Throughout the multivoice narrative, Sorority peers into the lives, minds, and hearts of incredibly complex women that readers won't be able to stop thinking about. Without pulling any punches, Crane dives headfirst into the dark waters that is Greek life, never shying away from showing the deviant side of sisterhood, the sting of betrayal, the pressures from co-eds, or the temptation of drugs and alcohol. The effect not only creates a compulsively readable book, but a compelling examination of female friendship and the unsteady transition from girl to woman.

By turns wickedly humorous and deeply haunting, Sorority isn't a whodunit, but Crane's prose turns it into something of a addictive page-turner. The writing throughout the book is beautiful and darkly enchanting, but the strongest and most unforgettable chapters are those from Deidre's point of view.

In describing the mental preparation that goes into getting ready for her job as a naked sushi model, Deidre takes readers into the darkest, most complex corners of her mind. As not only Margot's sorority sister, but also her roommate and her lover, Deidre struggles particularly hard with her death and the guilt it makes her feel. Her chapters, which include unflinching descriptions of her pain and heartache, are among the most lyrical and the most profound.

"I've been looking for her. Not that I believe in reincarnation, not logically. Not that I'm religious. But surely, out of six billion, her print may be identical in someone else's palm. It is also not completely impossible to discover her in another person, another object. Unlikely, but not impossible," she says in one chapter. In another, she puts it more bluntly but no less beautifully. "She did not seem dead. She seemed taken. She seemed transfigured."

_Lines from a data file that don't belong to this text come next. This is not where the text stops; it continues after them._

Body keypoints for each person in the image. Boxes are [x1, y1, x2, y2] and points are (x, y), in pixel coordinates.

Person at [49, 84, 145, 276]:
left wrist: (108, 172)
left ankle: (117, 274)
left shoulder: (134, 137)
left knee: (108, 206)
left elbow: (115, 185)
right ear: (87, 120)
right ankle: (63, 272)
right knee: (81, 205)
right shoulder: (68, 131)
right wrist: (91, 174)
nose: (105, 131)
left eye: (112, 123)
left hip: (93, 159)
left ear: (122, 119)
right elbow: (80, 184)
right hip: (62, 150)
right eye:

In one of the most moving scenes, Deidre describes her attempts to cope with trauma and preserve her memories of Margot:

"I wrote it down, all of it, how she looked before: the black hair, the brown eyes, how she wore too many green shirts and not enough yellow, which was her color, how she was mean and spiteful and funny and tender. How she looked when I found her. I wrote it down and made it mine and then turned the page backward. I was a flipbook story. Over and over I brought her back and killed her, trying to find an answer in the syntax, trying to find a way to give her a better ending.
But not every memory could be transcribed. The sneaky ones were insidious, especially if I was unfocused or drowsy, and soon they were misshapen so that in one we were smoking on the patio in winter and in another we were standing in the stairwell in red initiation robes and in others I couldn't see her hands anymore, or her eyes, and in this one she was raking with me, the air suspended in orange, the geese lazy and roosting, and the trees floated overhead, trunkless, like clouds. We stuffed piles into bags like thieves in a heist, stealing our own landscape, and she stared at me in the strange orange of my memory, telling me to wave at the man in the window, a fully realized person, an unfinished ghost."

Sorority has everything you would expect from a book with its name — pledge hazing and nasty nicknames , creepy traditions and secret rituals, eating disorders and mental breakdowns, binge drinking and rampant drug use, campus sexual assault and a tragic death of a sister — but Crane's book it is so much more than that. It's a deft and thoughtful look at the dangerous journey girl to woman, one fraught with heartbreak, tragedy, and trauma.

When you come to the end of Sorority you will not find a happy ending, or really, any concrete ending at all. What will find, though, is the sudden urge to dive in and read it all over again, because stories like these get under your skin and never quite leave you alone again.